Frequently asked questions

  • Which is better, Tome or SlideGMM?

    Depends on your use case. Tome wins on mobile editing, image-heavy storytelling decks, and free-tier credits (500/month vs SlideGMM's 300/month). SlideGMM wins on PowerPoint export quality, URL-to-presentation conversion, and non-English language support. Pick by what you actually need.

  • Is Tome's free tier better than SlideGMM's?

    Yes for AI credits (500/month vs 300/month). No for PowerPoint export (Tome paywalls .pptx export; SlideGMM includes it on free tier). Best free tier choice depends on whether you need .pptx export β€” if yes, SlideGMM; if no, Tome.

  • How does Tome's PowerPoint export compare to SlideGMM's?

    SlideGMM's is meaningfully cleaner. Tome is similar to Gamma in that exports flatten complex layouts to images, lose animations, and substitute custom fonts. SlideGMM's export pipeline was specifically built to address these issues and produces editable .pptx files.

  • Which has the better mobile experience?

    Tome, by a meaningful margin. They invested in mobile-first editing in 2024 and the mobile editor is the best in the category. SlideGMM's mobile is currently presenting-only with limited editing β€” a gap we're working to close.

  • Which is cheaper, Tome or SlideGMM?

    SlideGMM Plus is $9/month. Tome Pro is $16/month. SlideGMM is cheaper at the entry tier. Team tiers: SlideGMM Team is $15/user/month; Tome Team is $28/user/month β€” SlideGMM is meaningfully cheaper for teams.

  • Does Tome support non-English languages?

    Limited. Tome is English-first with machine-translated UI in major languages. AI generation quality drops in non-English. SlideGMM was built with full multi-language support across 10 locales (English, Turkish, Spanish, German, French, Portuguese, Japanese, Korean, Russian, Chinese) β€” both UI and AI.

  • Which has better integrations?

    Tome has more integrations (Notion, Slack, Figma, more). SlideGMM has fewer integrations but stronger ones for our core use cases (URL-to-presentation, document import, PowerPoint round-trip).

  • Can I import a Tome deck into SlideGMM or vice versa?

    Not directly. Both tools' editor formats are proprietary. The realistic migration path: export Tome to PDF, manually rebuild the deck in SlideGMM (or vice versa). This is the same friction as switching between any AI presentation tools.

  • Which is better for investor pitch decks?

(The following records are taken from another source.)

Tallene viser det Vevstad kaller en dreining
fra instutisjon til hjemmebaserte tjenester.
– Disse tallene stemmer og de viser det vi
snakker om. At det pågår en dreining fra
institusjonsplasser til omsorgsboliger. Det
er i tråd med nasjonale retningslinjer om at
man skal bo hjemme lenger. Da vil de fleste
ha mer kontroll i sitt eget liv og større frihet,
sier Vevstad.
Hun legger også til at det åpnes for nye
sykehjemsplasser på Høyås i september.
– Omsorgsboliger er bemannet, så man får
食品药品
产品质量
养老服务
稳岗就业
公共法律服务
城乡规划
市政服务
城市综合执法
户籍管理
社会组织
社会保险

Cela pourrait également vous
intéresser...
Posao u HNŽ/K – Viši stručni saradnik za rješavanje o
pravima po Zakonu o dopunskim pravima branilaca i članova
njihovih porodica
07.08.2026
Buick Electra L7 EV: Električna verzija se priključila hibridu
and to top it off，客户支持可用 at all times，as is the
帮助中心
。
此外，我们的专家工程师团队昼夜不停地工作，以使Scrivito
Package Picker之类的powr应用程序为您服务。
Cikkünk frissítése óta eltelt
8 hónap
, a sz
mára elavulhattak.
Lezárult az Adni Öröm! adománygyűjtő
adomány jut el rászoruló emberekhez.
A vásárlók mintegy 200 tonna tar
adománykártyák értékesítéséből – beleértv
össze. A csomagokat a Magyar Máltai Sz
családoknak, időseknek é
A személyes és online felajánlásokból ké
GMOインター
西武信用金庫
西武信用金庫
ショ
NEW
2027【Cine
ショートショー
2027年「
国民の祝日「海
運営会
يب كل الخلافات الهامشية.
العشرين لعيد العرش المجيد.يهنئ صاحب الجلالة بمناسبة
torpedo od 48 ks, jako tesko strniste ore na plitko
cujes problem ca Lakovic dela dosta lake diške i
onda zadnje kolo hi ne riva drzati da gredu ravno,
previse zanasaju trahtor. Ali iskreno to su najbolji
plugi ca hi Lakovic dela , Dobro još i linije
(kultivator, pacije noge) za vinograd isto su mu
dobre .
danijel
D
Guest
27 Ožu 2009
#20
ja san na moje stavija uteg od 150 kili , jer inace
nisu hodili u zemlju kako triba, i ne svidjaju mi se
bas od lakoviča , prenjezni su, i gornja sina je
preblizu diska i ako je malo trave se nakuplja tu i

    SlideGMM, primarily because of PowerPoint export quality. Investor pitch decks usually end up as .pptx files (because VCs ask for them), and Tome's export quality issues become a real friction at the final mile. Tome wins for web-published pitch decks where the link is the deliverable.

  • Should I use both Tome and SlideGMM?

    Possibly. Tool stacking is common β€” use Tome for mobile-edited and image-heavy decks, SlideGMM for PowerPoint-bound decks and URL imports. The combined cost ($25/month for Plus tiers) is still cheaper than a single Beautiful.ai seat.